В рассказе Козодавлева отношения Державина и Екатерины подвергаются сознательной мифологизации. Державин не был придворным, его личное общение с Екатериной указанного периода (до его назначения стас-секретарем вместо А.В. Храповицкого в 1791 году) было эпизодическим. Тем не менее тот же Козодавлев в стихотворном «Письме к Ломоносову 1784 года», изображая (и деформируя) взаимоотношения Ломоносова и Елизаветы, имеет в виду Державина и Екатерину. История отношений Поэта с Властью (одновременно Ломоносова/Елизаветы и Державина/Екатерины II) перерабатывается им в соответствии с культивируемой моделью литературного патронажа. Говоря о Ломоносове, Козодавлев пишет:
Елисавета лишь стихи твои прочла,
То слава всюду их с восторгом разнесла.
Придворные узнать лишь только то успели.
Читать стихи твои уж наизусть умели,
И всякий их таскал с собою во дворец.
Кто лишь писать умел, тот сделался творец{487}.
Приближенный к власти поэт, восторженные придворные, читающая царица, санкционирующая культ поэта во дворце, уравненном с салоном, — такова идеальная модель организации культуры, какой она виделась Екатерине в начале 1780-х годов. Маска Фелицы, как и обыгрывание Державиным мотивов ее собственной сказки, — все это чрезвычайно понравилось императрице.

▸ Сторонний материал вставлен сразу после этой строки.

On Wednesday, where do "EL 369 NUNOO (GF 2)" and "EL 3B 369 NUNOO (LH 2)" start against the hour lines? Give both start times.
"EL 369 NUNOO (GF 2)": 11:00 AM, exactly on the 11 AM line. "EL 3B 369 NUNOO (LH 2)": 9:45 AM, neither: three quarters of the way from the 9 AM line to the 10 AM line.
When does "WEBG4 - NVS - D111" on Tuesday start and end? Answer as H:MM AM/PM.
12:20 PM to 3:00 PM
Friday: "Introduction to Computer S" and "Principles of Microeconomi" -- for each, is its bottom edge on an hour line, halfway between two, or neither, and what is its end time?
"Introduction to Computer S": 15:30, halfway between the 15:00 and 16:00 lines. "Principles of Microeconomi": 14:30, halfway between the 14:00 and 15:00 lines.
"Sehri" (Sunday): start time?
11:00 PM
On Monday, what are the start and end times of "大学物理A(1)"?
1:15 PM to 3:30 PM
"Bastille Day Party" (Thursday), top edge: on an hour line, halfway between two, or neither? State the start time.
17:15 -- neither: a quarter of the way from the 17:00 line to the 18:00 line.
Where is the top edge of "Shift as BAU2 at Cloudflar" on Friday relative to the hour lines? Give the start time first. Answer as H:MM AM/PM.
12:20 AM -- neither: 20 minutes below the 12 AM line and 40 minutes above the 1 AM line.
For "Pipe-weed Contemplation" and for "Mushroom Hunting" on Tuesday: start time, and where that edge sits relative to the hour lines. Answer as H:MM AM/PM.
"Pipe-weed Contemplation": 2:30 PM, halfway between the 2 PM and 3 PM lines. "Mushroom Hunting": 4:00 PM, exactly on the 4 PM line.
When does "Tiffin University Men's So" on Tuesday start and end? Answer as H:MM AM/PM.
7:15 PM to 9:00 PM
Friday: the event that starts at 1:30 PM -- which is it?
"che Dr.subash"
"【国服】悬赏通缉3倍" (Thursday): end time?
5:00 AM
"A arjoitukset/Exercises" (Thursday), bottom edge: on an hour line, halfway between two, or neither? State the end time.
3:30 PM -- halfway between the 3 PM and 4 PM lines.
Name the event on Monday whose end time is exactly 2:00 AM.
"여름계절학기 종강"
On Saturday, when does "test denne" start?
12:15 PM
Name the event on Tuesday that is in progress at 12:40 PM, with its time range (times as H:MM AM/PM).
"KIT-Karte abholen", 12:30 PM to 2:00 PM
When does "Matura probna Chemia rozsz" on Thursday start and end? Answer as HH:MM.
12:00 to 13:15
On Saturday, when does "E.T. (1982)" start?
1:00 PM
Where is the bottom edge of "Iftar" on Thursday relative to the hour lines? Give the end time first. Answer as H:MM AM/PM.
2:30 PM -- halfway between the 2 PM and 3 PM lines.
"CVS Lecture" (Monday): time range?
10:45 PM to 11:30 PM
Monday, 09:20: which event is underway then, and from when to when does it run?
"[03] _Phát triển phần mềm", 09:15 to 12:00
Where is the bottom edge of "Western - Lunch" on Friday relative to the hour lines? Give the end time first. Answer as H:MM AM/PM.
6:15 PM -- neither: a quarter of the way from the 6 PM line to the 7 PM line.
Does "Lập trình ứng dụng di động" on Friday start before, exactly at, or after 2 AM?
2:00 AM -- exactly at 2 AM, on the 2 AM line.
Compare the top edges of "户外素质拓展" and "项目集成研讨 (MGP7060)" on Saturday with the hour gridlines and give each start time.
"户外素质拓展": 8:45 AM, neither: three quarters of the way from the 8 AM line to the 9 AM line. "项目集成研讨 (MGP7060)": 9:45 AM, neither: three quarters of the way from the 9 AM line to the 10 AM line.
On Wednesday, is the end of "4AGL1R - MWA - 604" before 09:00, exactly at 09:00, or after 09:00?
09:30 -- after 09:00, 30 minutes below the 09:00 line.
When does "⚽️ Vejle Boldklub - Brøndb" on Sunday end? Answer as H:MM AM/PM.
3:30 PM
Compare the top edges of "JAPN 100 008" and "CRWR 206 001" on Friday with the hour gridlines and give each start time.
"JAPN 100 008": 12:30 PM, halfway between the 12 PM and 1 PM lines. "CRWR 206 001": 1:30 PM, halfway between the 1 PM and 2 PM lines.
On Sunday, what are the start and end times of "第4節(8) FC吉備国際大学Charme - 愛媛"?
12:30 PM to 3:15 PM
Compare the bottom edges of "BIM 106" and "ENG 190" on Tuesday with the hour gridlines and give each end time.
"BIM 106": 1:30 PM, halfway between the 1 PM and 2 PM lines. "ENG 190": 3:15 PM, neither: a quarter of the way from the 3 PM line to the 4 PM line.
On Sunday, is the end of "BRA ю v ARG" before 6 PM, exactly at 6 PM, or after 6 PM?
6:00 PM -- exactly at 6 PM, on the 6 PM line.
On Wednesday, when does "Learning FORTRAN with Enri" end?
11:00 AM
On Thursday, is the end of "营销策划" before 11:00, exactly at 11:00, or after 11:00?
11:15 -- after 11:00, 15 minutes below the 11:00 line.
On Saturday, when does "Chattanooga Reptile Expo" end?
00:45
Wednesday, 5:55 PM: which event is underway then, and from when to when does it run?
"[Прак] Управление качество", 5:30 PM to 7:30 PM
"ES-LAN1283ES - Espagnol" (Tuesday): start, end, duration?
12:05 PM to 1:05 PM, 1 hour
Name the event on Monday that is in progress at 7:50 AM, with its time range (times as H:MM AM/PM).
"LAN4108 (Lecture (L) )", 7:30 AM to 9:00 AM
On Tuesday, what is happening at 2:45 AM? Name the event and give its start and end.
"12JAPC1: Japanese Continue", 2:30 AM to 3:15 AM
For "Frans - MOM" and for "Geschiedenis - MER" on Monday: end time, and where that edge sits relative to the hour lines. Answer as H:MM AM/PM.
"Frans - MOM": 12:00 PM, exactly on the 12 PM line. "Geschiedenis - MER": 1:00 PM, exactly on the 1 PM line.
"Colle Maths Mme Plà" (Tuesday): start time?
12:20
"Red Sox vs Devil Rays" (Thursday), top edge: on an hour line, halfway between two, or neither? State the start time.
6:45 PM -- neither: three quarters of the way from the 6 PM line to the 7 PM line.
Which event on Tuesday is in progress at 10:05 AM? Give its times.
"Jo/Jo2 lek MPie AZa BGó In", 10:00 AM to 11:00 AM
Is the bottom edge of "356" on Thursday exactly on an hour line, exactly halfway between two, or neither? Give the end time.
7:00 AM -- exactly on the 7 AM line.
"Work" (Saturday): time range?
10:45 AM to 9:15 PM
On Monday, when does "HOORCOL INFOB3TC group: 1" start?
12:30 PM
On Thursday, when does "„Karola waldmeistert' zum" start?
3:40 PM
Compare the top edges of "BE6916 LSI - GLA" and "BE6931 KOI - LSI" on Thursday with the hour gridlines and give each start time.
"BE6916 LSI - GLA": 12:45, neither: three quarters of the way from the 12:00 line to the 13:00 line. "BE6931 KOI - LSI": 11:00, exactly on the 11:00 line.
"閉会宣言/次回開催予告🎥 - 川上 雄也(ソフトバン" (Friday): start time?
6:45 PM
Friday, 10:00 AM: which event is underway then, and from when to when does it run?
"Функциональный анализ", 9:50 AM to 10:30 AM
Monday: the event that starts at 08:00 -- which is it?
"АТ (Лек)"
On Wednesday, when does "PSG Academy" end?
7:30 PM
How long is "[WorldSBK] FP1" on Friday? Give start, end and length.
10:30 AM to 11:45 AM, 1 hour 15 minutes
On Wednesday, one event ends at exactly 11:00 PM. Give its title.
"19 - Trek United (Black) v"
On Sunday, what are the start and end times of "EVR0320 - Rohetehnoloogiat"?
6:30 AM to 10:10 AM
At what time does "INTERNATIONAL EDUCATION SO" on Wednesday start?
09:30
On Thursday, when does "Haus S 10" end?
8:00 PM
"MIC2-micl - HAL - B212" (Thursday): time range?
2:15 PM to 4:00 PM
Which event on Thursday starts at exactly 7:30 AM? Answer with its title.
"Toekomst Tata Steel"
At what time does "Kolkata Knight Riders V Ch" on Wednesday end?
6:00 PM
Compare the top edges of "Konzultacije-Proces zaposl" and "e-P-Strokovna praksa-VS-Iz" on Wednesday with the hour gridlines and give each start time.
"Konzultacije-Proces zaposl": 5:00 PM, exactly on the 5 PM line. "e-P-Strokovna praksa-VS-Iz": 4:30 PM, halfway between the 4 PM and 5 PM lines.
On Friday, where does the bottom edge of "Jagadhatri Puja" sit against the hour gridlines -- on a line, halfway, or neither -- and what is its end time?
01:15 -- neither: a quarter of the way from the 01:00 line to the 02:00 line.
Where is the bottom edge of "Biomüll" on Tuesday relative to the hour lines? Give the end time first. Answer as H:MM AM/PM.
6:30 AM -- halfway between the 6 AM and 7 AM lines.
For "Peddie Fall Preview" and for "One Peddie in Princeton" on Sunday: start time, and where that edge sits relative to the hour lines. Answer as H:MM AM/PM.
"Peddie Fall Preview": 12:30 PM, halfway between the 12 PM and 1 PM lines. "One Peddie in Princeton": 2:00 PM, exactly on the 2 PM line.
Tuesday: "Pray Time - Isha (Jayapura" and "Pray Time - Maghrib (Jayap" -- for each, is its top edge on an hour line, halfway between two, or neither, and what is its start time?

Примечательно, что Екатерина была в высшей степени удовлетворена начертанной Державиным картиной — ода «Фелица» воодушевила ее на новый литературно-политический проект. Со второго номера «Собеседник» наполняется ее собственными шуточными заметками под названием «Были и небылицы», очевидно отсылающим к оде Державина:
Неслыханное также дело.
Достойное тебя одной.
Что будто ты народу смело
О всем, и въявь и под рукой,
И знать и мыслить позволяешь
И о себе не запрещаешь
И быль и небыль говорить{488}.
Воспользовавшись формулой Державина, Екатерина взялась за шуточное обозрение окружающей ее жизни: полгода (с июня 1783 года) просвещенный читатель не выпускал из рук номера журнала, имевшего большой успех{489}. «Были и небылицы» были первым н России опытом сочинения, написанного в стернианской манере. Не оформленная единым сюжетом прозаическая материя отражала установку на игровое отношение с читателем: автор сам не знал порою, о чем будет писать, бесконечно «отступал» в сторону, болтал с читателем о своем насморке и собачке, шутил и забавлялся собственным остроумием. В кратком «Предисловии» высокородный автор беззастенчиво указывает на собственную графоманию как на главный импульс к написанию текста: «Великое благополучие! открывается поле для меня и моих товарищей, зараженных болячкою бумагу марать пером обмакнутым в чернила. Печатается Собеседник — лишь пиши, да пошли, напечатано будет. От сердца я тому рад. Уверяю, что хотя ни единого языка я правильно не знаю, Грамматике и никакой науке не учился, но не пропущу сего удобного случая издать Были и небылицы,; хочу иметь удовольствие видеть их напечатанными» («Собеседник». 1783. Ч. 2){490}.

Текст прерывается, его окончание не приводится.